Stored data
---------------
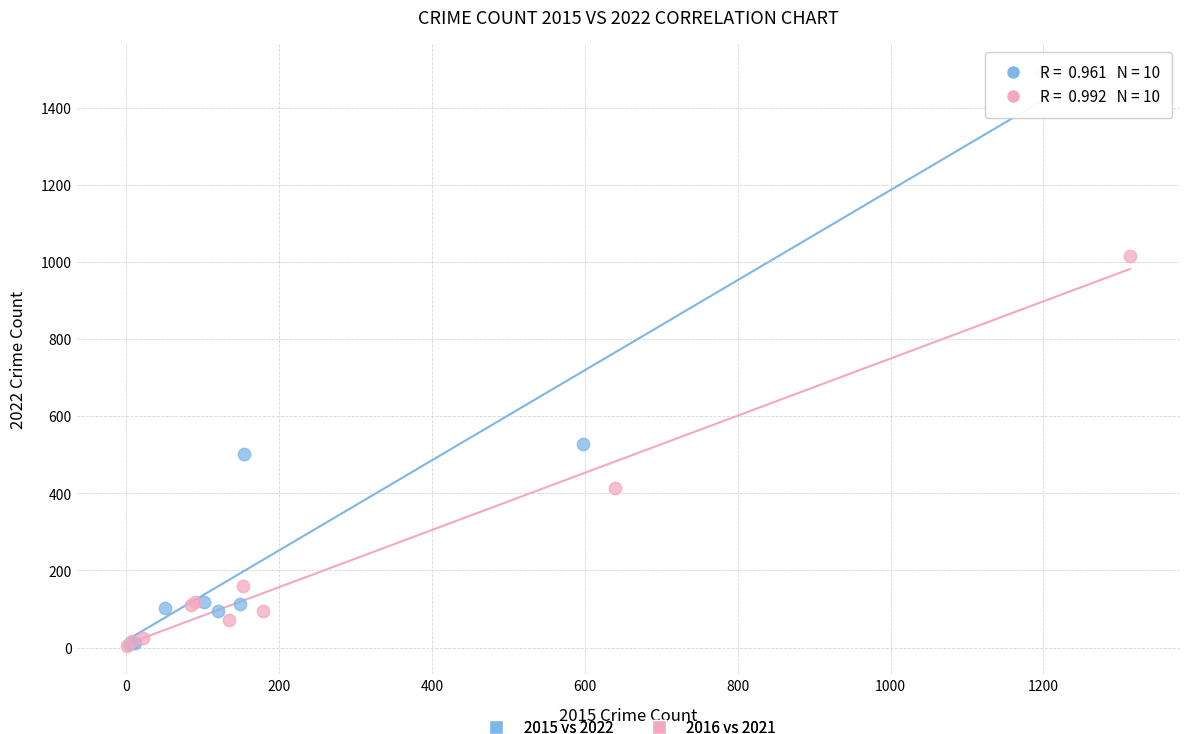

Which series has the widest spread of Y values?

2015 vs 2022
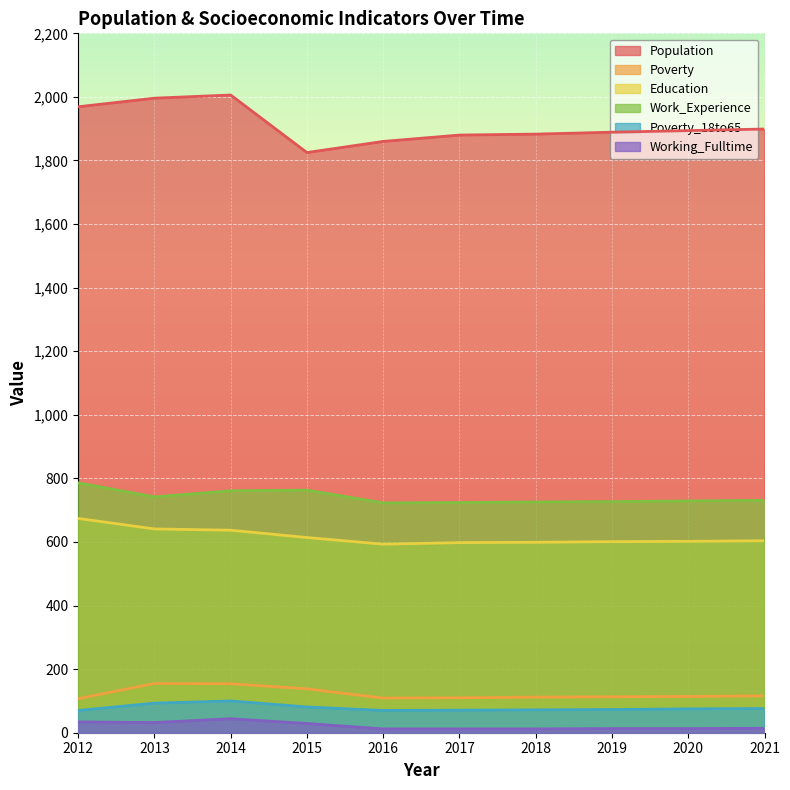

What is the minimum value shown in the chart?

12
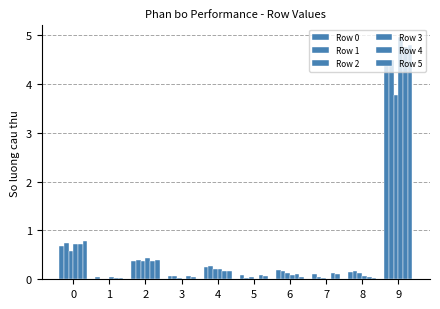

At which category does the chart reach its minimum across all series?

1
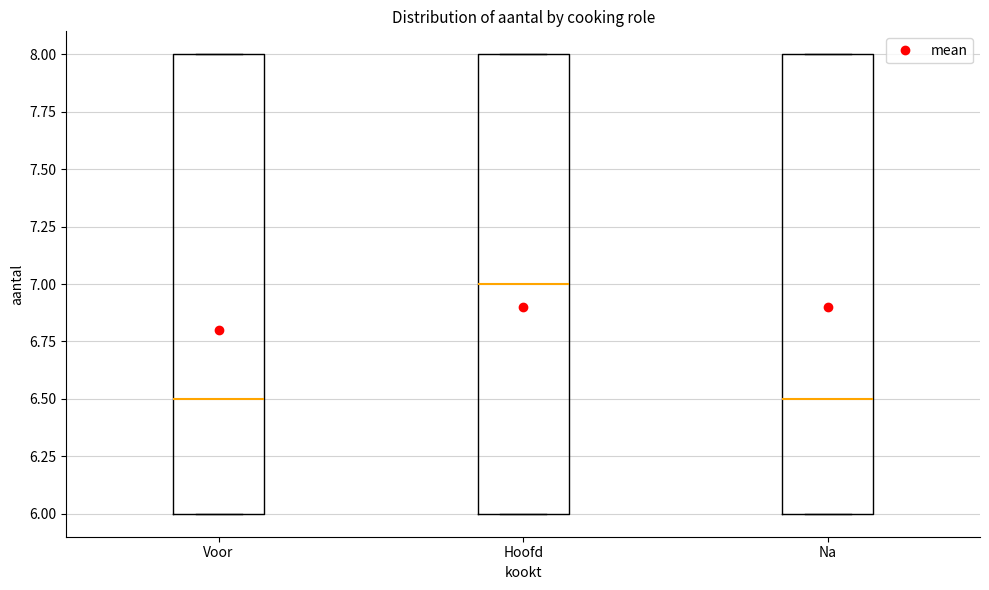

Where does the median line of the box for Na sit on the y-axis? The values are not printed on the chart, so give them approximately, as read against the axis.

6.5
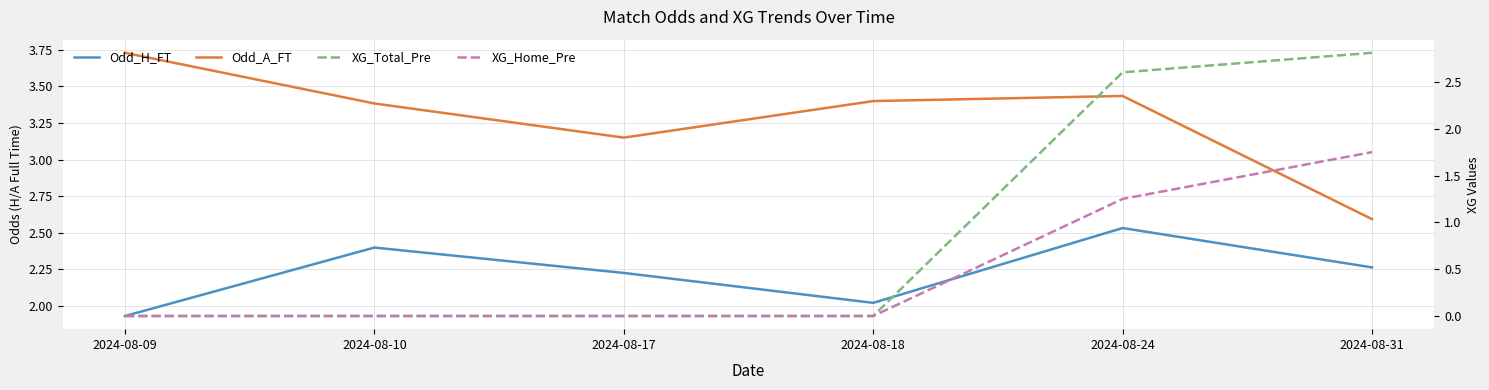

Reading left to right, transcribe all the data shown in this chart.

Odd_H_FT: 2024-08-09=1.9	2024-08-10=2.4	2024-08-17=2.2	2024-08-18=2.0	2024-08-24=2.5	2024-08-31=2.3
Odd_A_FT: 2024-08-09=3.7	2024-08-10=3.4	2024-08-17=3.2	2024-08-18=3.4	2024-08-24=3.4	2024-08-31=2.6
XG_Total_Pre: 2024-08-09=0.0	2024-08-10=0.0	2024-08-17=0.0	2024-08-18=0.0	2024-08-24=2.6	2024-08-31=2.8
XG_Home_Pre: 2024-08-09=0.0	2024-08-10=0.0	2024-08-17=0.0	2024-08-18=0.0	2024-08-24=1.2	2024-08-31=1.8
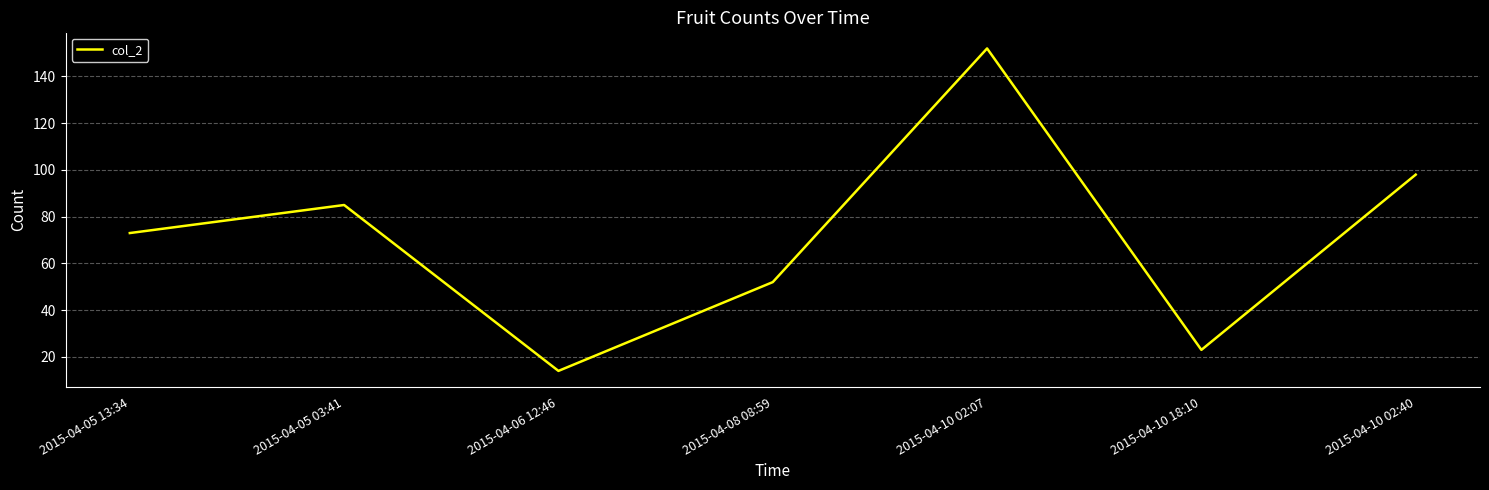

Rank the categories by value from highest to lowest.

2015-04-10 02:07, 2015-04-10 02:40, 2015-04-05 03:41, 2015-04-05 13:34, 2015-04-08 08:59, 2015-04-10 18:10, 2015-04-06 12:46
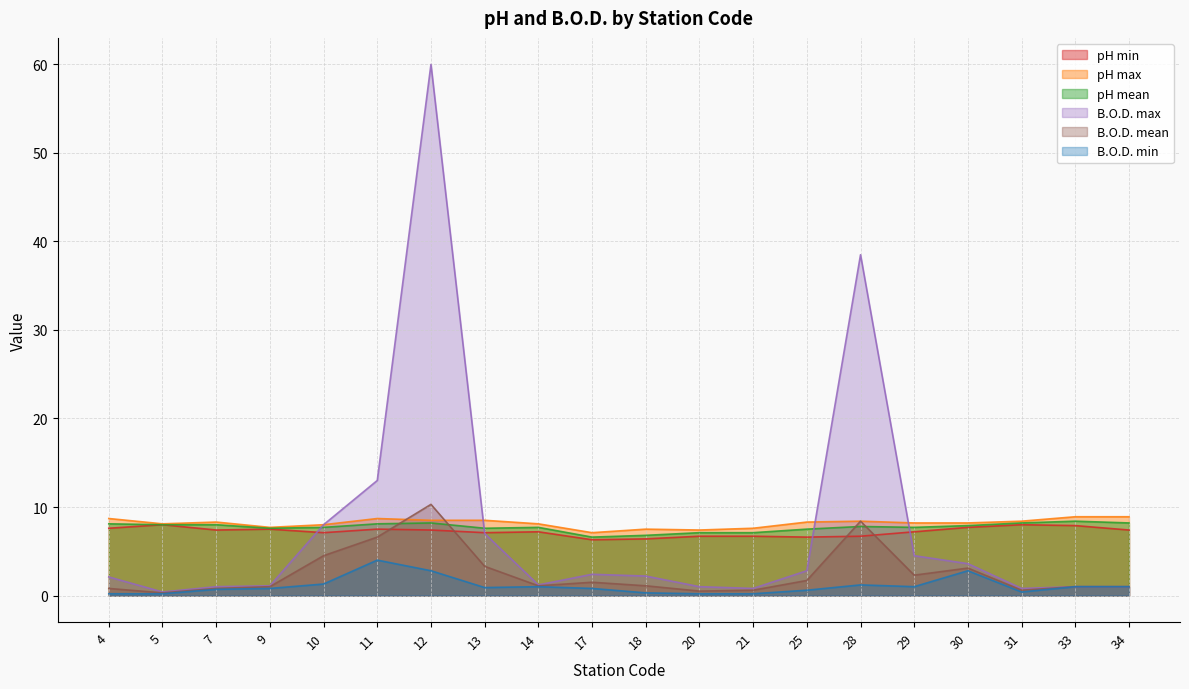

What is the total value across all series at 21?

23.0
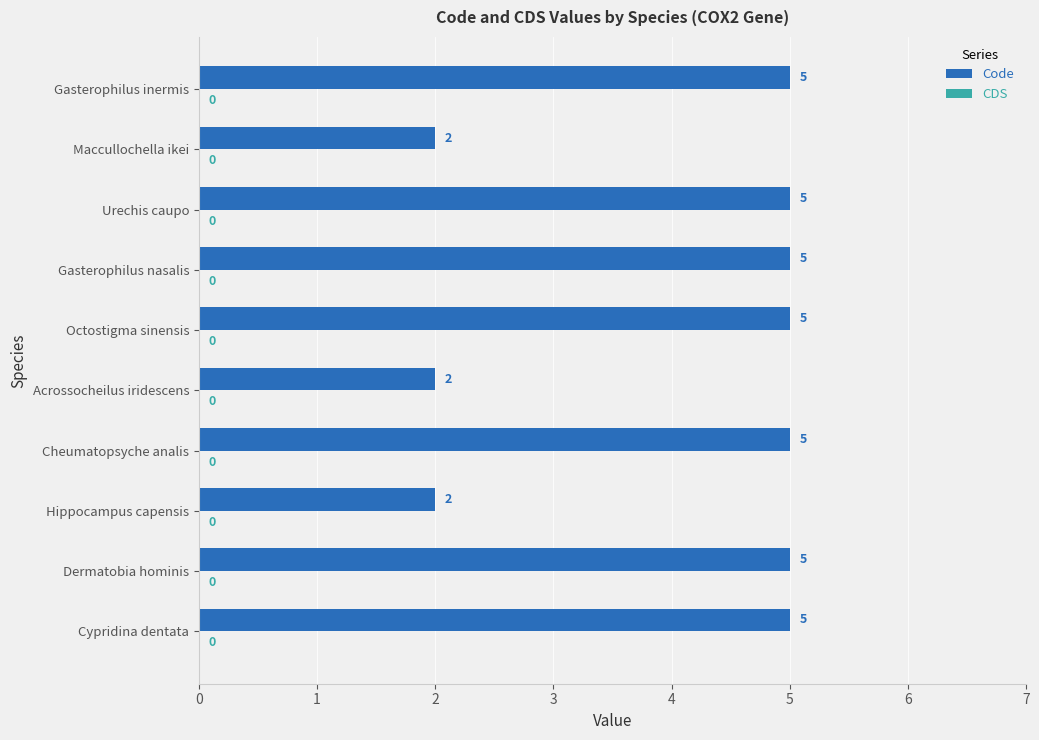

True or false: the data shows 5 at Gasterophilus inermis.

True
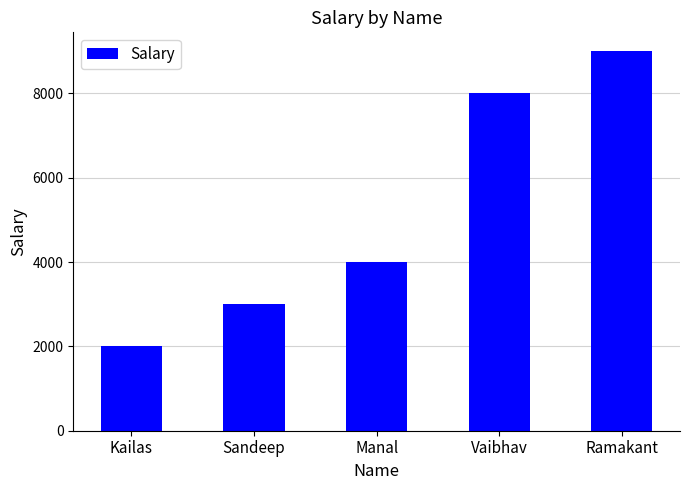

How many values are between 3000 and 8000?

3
---------------
— Problem to solve —
Recast every line of the records above as a numbered list, skipping blank lines and leaving out the pictures.

— Result of this task —
1. Which series has the widest spread of Y values?
2. 2015 vs 2022
3. What is the minimum value shown in the chart?
4. 12
5. At which category does the chart reach its minimum across all series?
6. 1
7. Where does the median line of the box for Na sit on the y-axis? The values are not printed on the chart, so give them approximately, as read against the axis.
8. 6.5
9. Reading left to right, transcribe all the data shown in this chart.
10. Odd_H_FT: 2024-08-09=1.9	2024-08-10=2.4	2024-08-17=2.2	2024-08-18=2.0	2024-08-24=2.5	2024-08-31=2.3
11. Odd_A_FT: 2024-08-09=3.7	2024-08-10=3.4	2024-08-17=3.2	2024-08-18=3.4	2024-08-24=3.4	2024-08-31=2.6
12. XG_Total_Pre: 2024-08-09=0.0	2024-08-10=0.0	2024-08-17=0.0	2024-08-18=0.0	2024-08-24=2.6	2024-08-31=2.8
13. XG_Home_Pre: 2024-08-09=0.0	2024-08-10=0.0	2024-08-17=0.0	2024-08-18=0.0	2024-08-24=1.2	2024-08-31=1.8
14. Rank the categories by value from highest to lowest.
15. 2015-04-10 02:07, 2015-04-10 02:40, 2015-04-05 03:41, 2015-04-05 13:34, 2015-04-08 08:59, 2015-04-10 18:10, 2015-04-06 12:46
16. What is the total value across all series at 21?
17. 23.0
18. True or false: the data shows 5 at Gasterophilus inermis.
19. True
20. How many values are between 3000 and 8000?
21. 3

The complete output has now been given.